● What you need to do: Return each line of the listing below verbatim, leaving out the picture markers.

Transcribed page text:
========

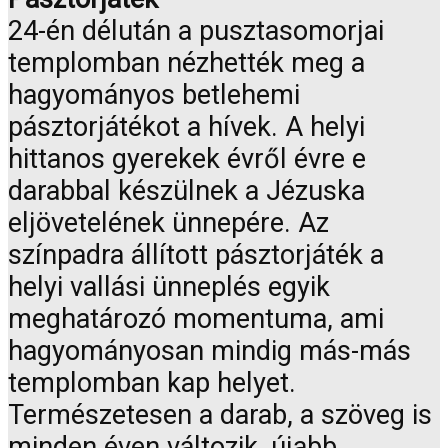
24-én délután a pusztasomorjai
templomban nézhették meg a
hagyományos betlehemi
pásztorjátékot a hívek. A helyi
hittanos gyerekek évről évre e
darabbal készülnek a Jézuska
eljövetelének ünnepére. Az
színpadra állított pásztorjáték a
helyi vallási ünneplés egyik
meghatározó momentuma, ami
hagyományosan mindig más-más
templomban kap helyet.
Természetesen a darab, a szöveg is
minden éven változik, újabb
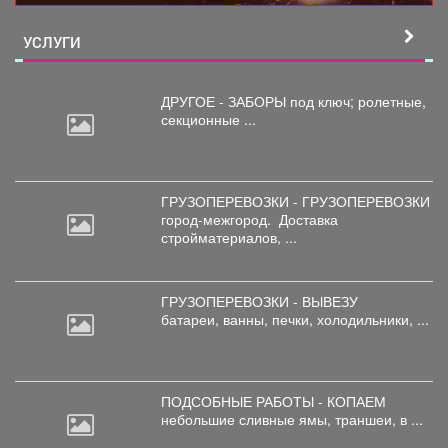
УСЛУГИ
ДРУГОЕ - ЗАБОРЫ под
ключ; ролетные,
секционные ...
ГРУЗОПЕРЕВОЗКИ - ГРУЗОПЕРЕВОЗКИ
город-межгород.
Доставка
стройматериалов, ...
ГРУЗОПЕРЕВОЗКИ - ВЫВЕЗУ
батареи,
ванны, печки, холодильники, ...
ПОДСОБНЫЕ РАБОТЫ - КОПАЕМ
небольшие
сливные ямы, траншеи, в ...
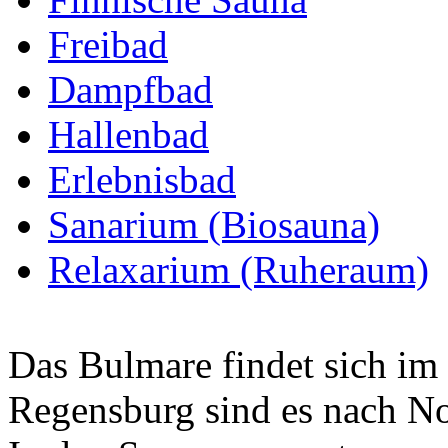
Freibad
Dampfbad
Hallenbad
Erlebnisbad
Sanarium (Biosauna)
Relaxarium (Ruheraum)
Das Bulmare findet sich im
Regensburg sind es nach N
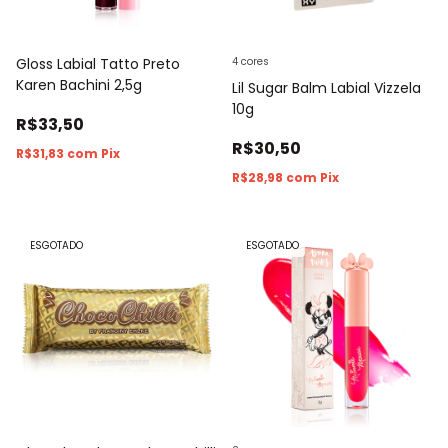
Gloss Labial Tatto Preto
4 cores
Karen Bachini 2,5g
Lil Sugar Balm Labial Vizzela
10g
R$33,50
R$30,50
R$31,83
com
Pix
R$28,98
com
Pix
ESGOTADO
ESGOTADO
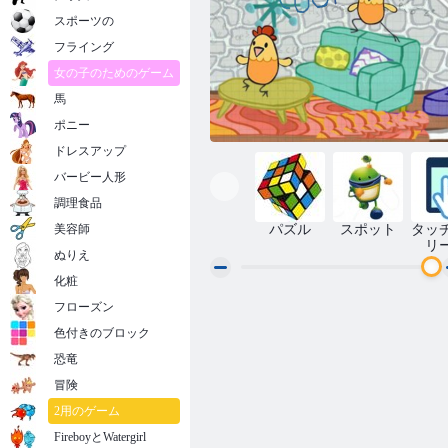
スポーツの
フライング
女の子のためのゲーム
馬
ポニー
ドレスアップ
バービー人形
調理食品
美容師
パズル
スポット
タッ
リ
ぬりえ
化粧
フローズン
鶏舎
色付きのブロック
恐竜
冒険
2用のゲーム
FireboyとWatergirl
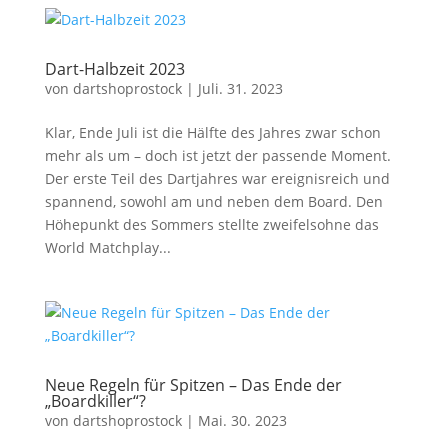
Dart-Halbzeit 2023
von
dartshoprostock
|
Juli. 31. 2023
Klar, Ende Juli ist die Hälfte des Jahres zwar schon
mehr als um – doch ist jetzt der passende Moment.
Der erste Teil des Dartjahres war ereignisreich und
spannend, sowohl am und neben dem Board. Den
Höhepunkt des Sommers stellte zweifelsohne das
World Matchplay...
Neue Regeln für Spitzen – Das Ende der
„Boardkiller“?
von
dartshoprostock
|
Mai. 30. 2023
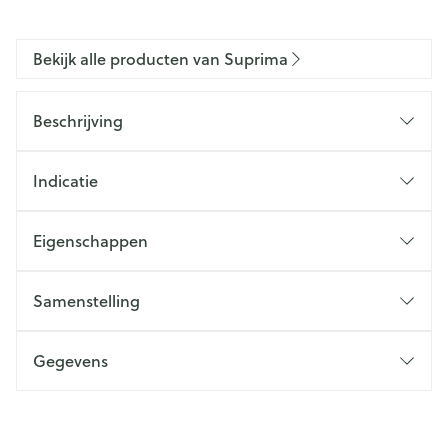
Bekijk alle producten van Suprima
Beschrijving
Indicatie
Eigenschappen
Samenstelling
Gegevens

========

● Task response:
24-én délután a pusztasomorjai
templomban nézhették meg a
hagyományos betlehemi
pásztorjátékot a hívek. A helyi
hittanos gyerekek évről évre e
darabbal készülnek a Jézuska
eljövetelének ünnepére. Az
színpadra állított pásztorjáték a
helyi vallási ünneplés egyik
meghatározó momentuma, ami
hagyományosan mindig más-más
templomban kap helyet.
Természetesen a darab, a szöveg is
minden éven változik, újabb
УСЛУГИ
ДРУГОЕ - ЗАБОРЫ под
ключ; ролетные,
секционные ...
ГРУЗОПЕРЕВОЗКИ - ГРУЗОПЕРЕВОЗКИ
город-межгород.
Доставка
стройматериалов, ...
ГРУЗОПЕРЕВОЗКИ - ВЫВЕЗУ
батареи,
ванны, печки, холодильники, ...
ПОДСОБНЫЕ РАБОТЫ - КОПАЕМ
небольшие
сливные ямы, траншеи, в ...
Freibad
Dampfbad
Hallenbad
Erlebnisbad
Sanarium (Biosauna)
Relaxarium (Ruheraum)
Das Bulmare findet sich im
Regensburg sind es nach N
Gloss Labial Tatto Preto
4 cores
Karen Bachini 2,5g
Lil Sugar Balm Labial Vizzela
10g
R$33,50
R$30,50
R$31,83
com
Pix
R$28,98
com
Pix
ESGOTADO
ESGOTADO
スポーツの
フライング
女の子のためのゲーム
馬
ポニー
ドレスアップ
バービー人形
調理食品
美容師
パズル
スポット
タッ
リ
ぬりえ
化粧
フローズン
鶏舎
色付きのブロック
恐竜
冒険
2用のゲーム
FireboyとWatergirl
Dart-Halbzeit 2023
von
dartshoprostock
|
Juli. 31. 2023
Klar, Ende Juli ist die Hälfte des Jahres zwar schon
mehr als um – doch ist jetzt der passende Moment.
Der erste Teil des Dartjahres war ereignisreich und
spannend, sowohl am und neben dem Board. Den
Höhepunkt des Sommers stellte zweifelsohne das
World Matchplay...
Neue Regeln für Spitzen – Das Ende der
„Boardkiller“?
von
dartshoprostock
|
Mai. 30. 2023
Bekijk alle producten van Suprima
Beschrijving
Indicatie
Eigenschappen
Samenstelling
Gegevens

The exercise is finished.